Overview of computed tables and files

Computed tables and computed files are powerful virtual tables within the Qualytics platform

Key Concepts

A container created from SQL queries on JDBC datastores, allowing advanced data manipulation (joins, where clauses, etc.).

A container derived from Spark SQL transformations on DFS datastores.

Data Preparation and Transformation: Clean, shape, and restructure raw data from JDBC datastores.
Complex Calculations and Aggregations: Perform calculations not easily supported by standard containers.
Data Subsetting: Extract specific data subsets based on filters using SQL's WHERE clause.
Joining Data Across Datastores: Combine data from multiple JDBC datastores using SQL joins.

Data Preparation and Transformation: Clean and restructure data from raw files stored in a DFS.
Column-Level Transformations: Apply Spark SQL functions to individual columns for data manipulation and cleaning.
Filtering Data: Create subsets of data within a DFS container using Spark SQL's WHERE clause.
Important Note: Computed files currently do not support joins or union operations. If these operations are required, consider using a computed table or alternative data transformation techniques.

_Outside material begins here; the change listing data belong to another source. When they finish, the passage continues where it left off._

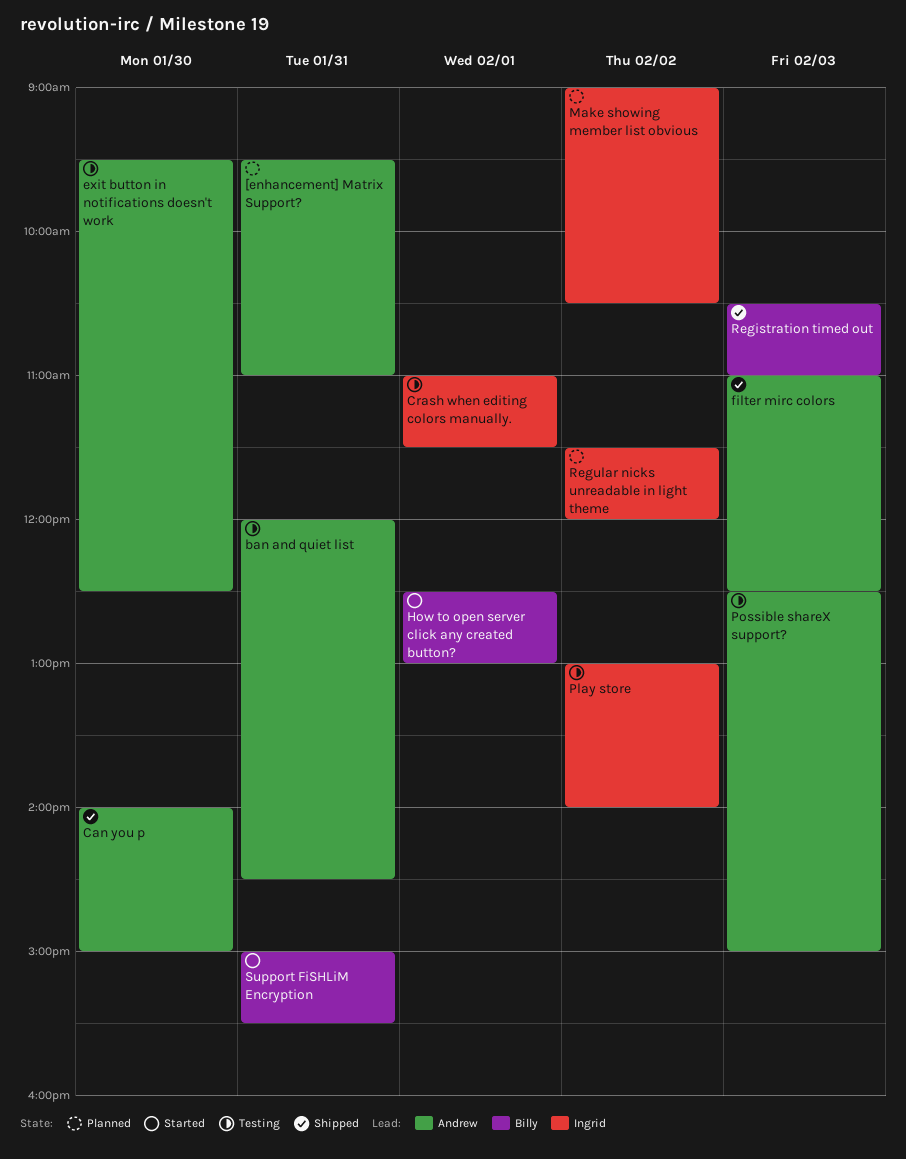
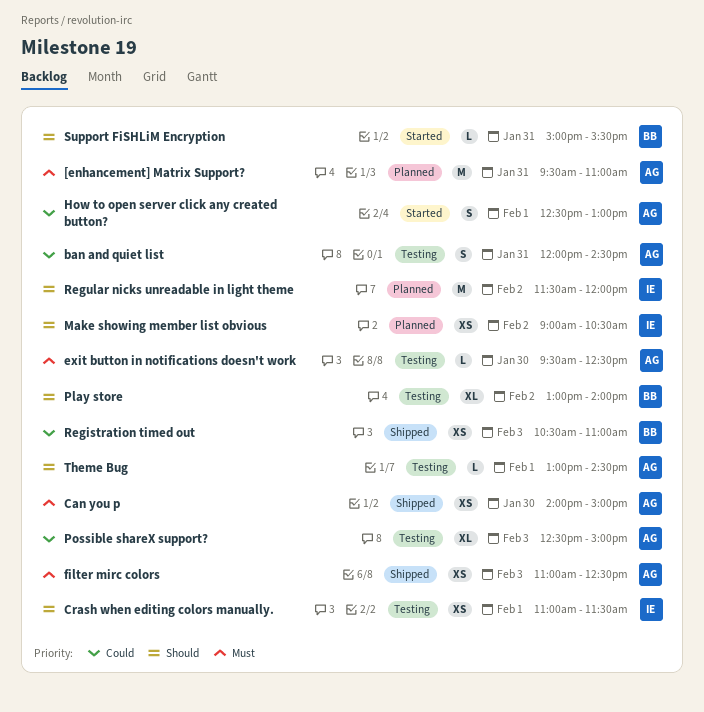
How to open server click any created button?, owner: Billy -> Andrew
Play store, owner: Ingrid -> Billy
Theme Bug: none -> present

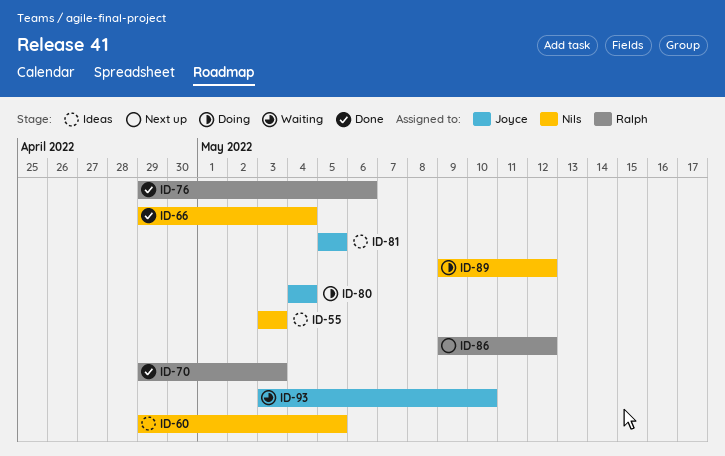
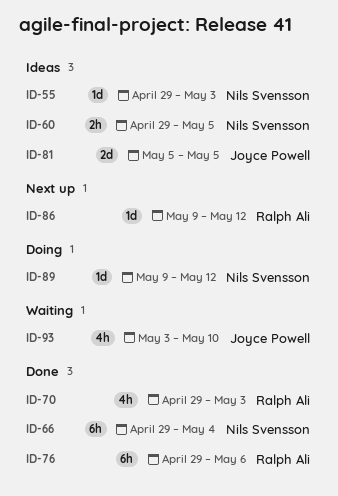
ID-55, start: May 3 -> Apr 29
ID-80: present -> none

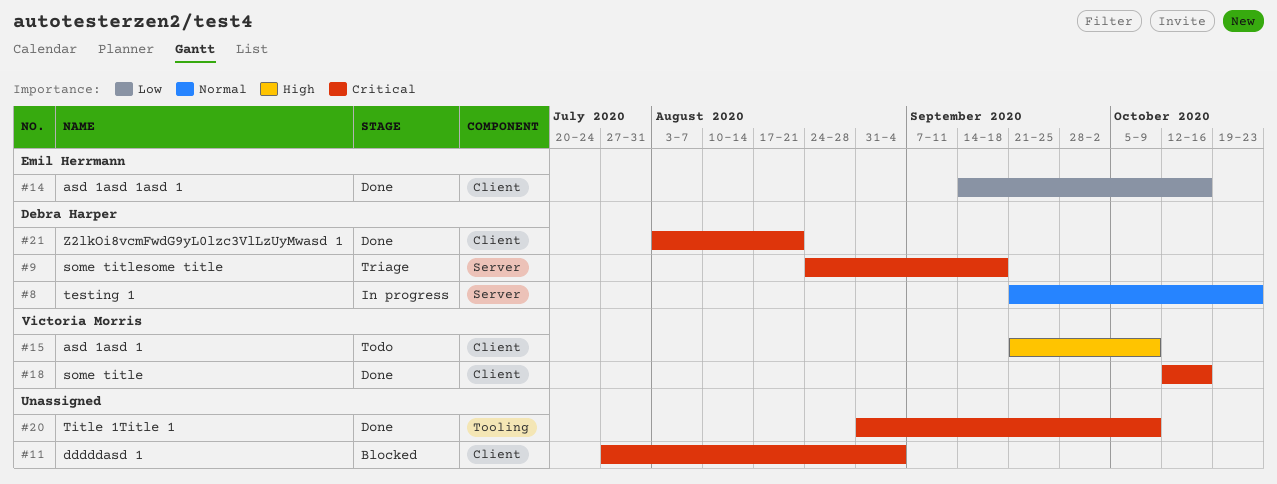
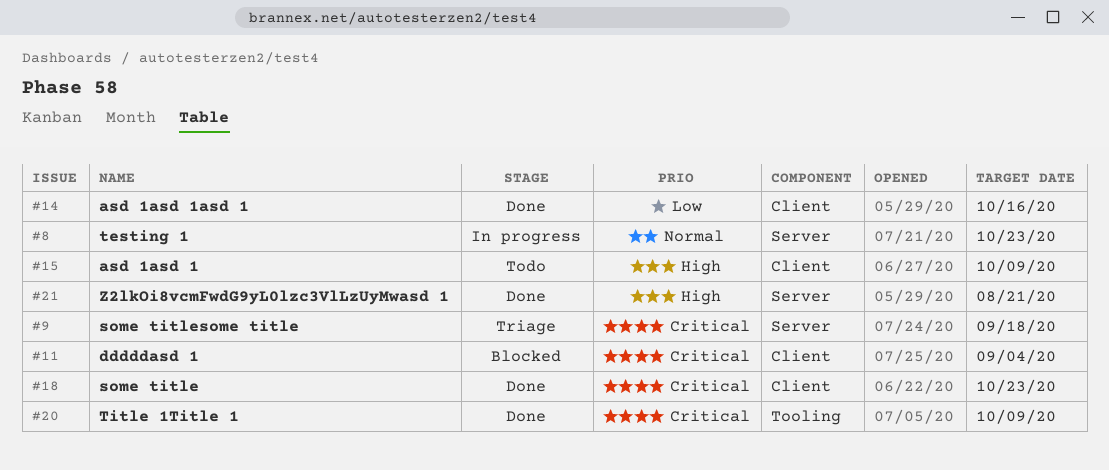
#18, due: Oct 16 -> Oct 23
#21, priority: Critical -> High
#21, label: Client -> Server

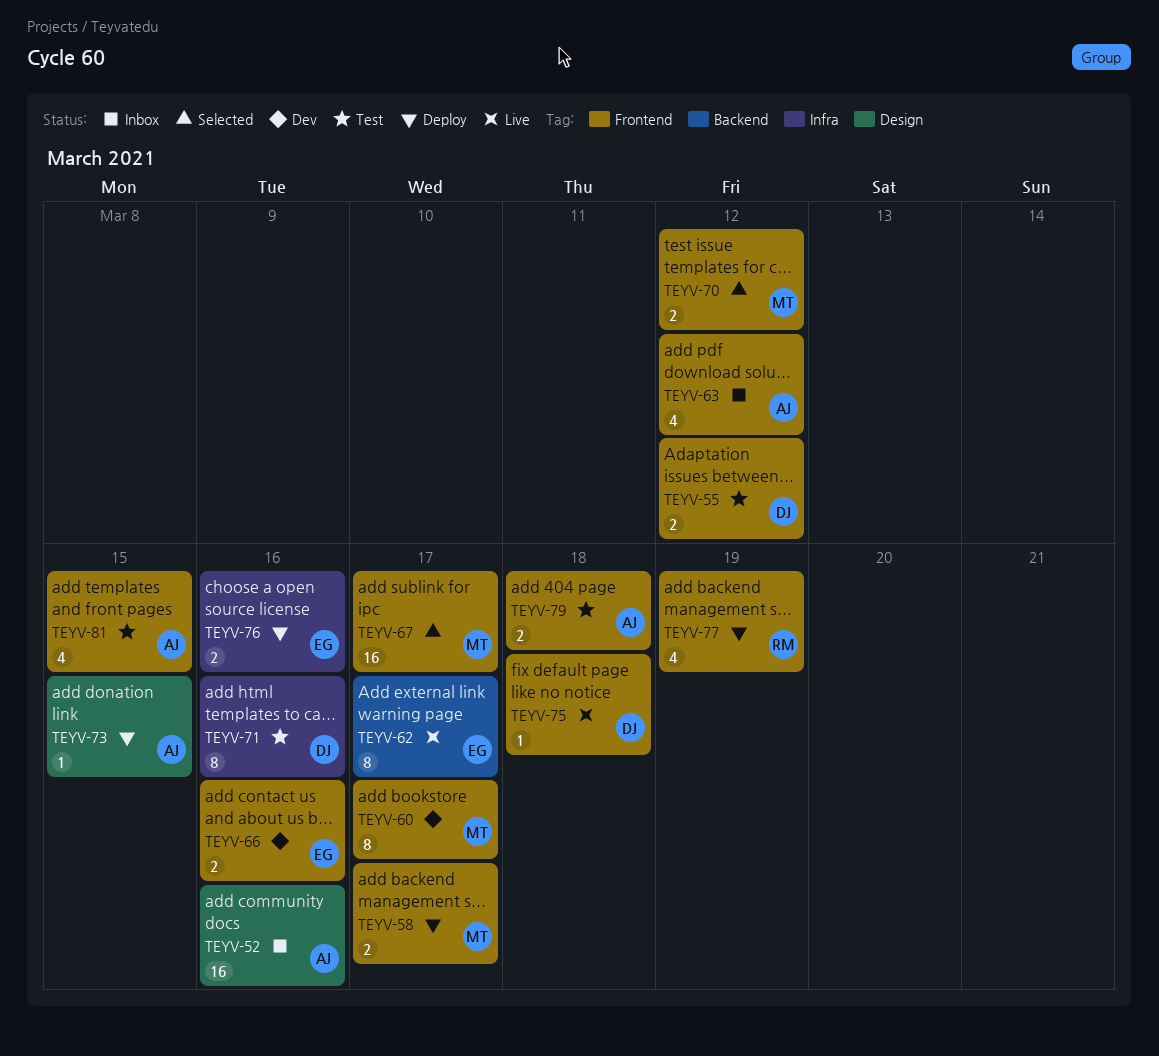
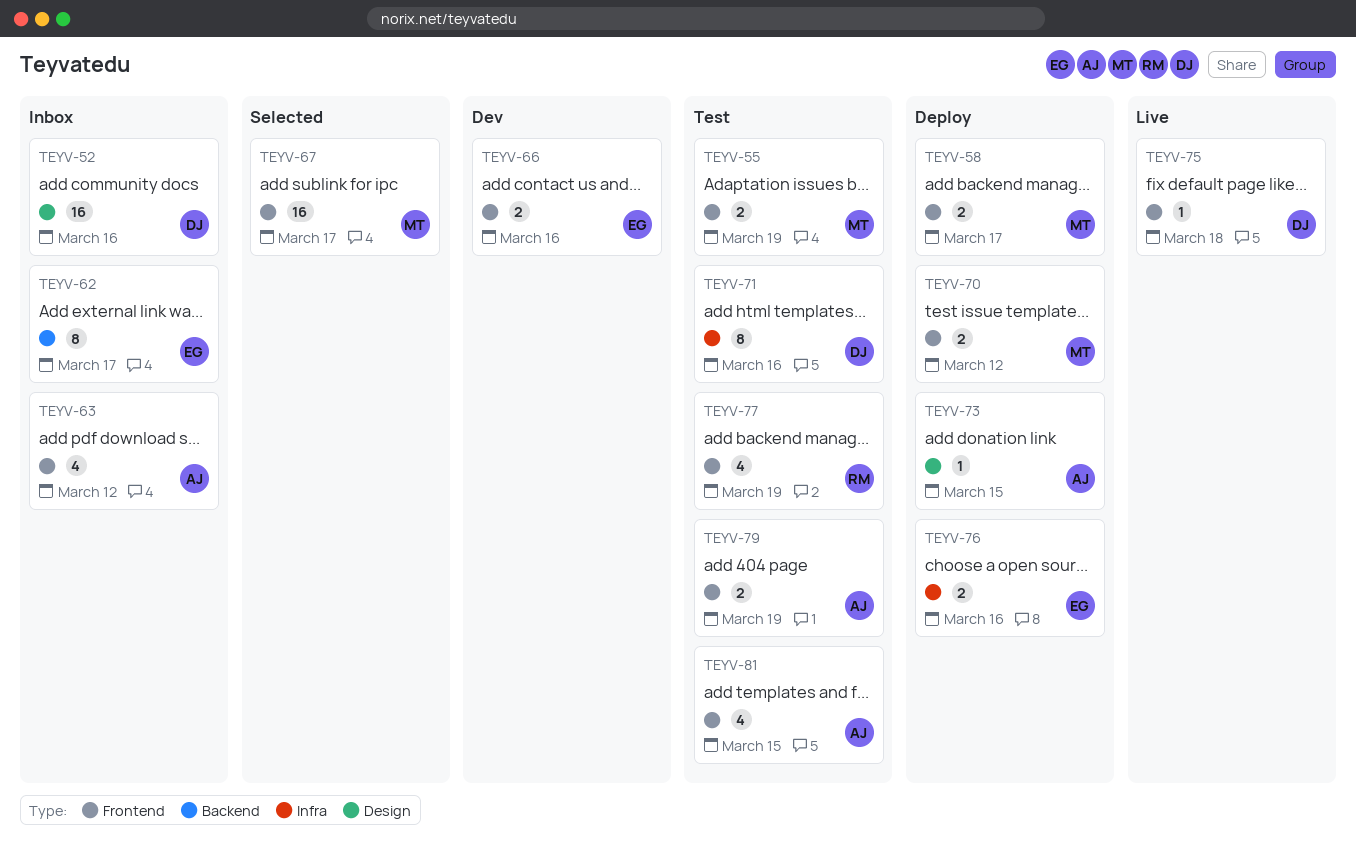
TEYV-52, owner: AJ -> DJ
TEYV-55, owner: DJ -> MT
TEYV-55, due: Mar 12 -> Mar 19
TEYV-60: present -> none
TEYV-62, status: Live -> Inbox
TEYV-70, status: Selected -> Deploy
TEYV-77, status: Deploy -> Test
TEYV-79, due: Mar 18 -> Mar 19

Feature	Computed Table (JDBC)	Computed File (DFS)
Source Data	JDBC Datastores	DFS Datastores
Query Language	SQL (database-specific functions)	Spark SQL
Supported Operations	Joins, where clauses, database functions	Column transforms, where clauses (no joins), SparkSQL functions

Computed tables/files behave like normal tables. You can profile them, create checks, and detect anomalies.
Updating a computed table's query triggers a profiling operation.
Updating a computed file's select clause or where clause triggers a profiling operation.
Upon creation, a basic profile (max 1000 records) is automatically generated.

Last update: April 27, 2024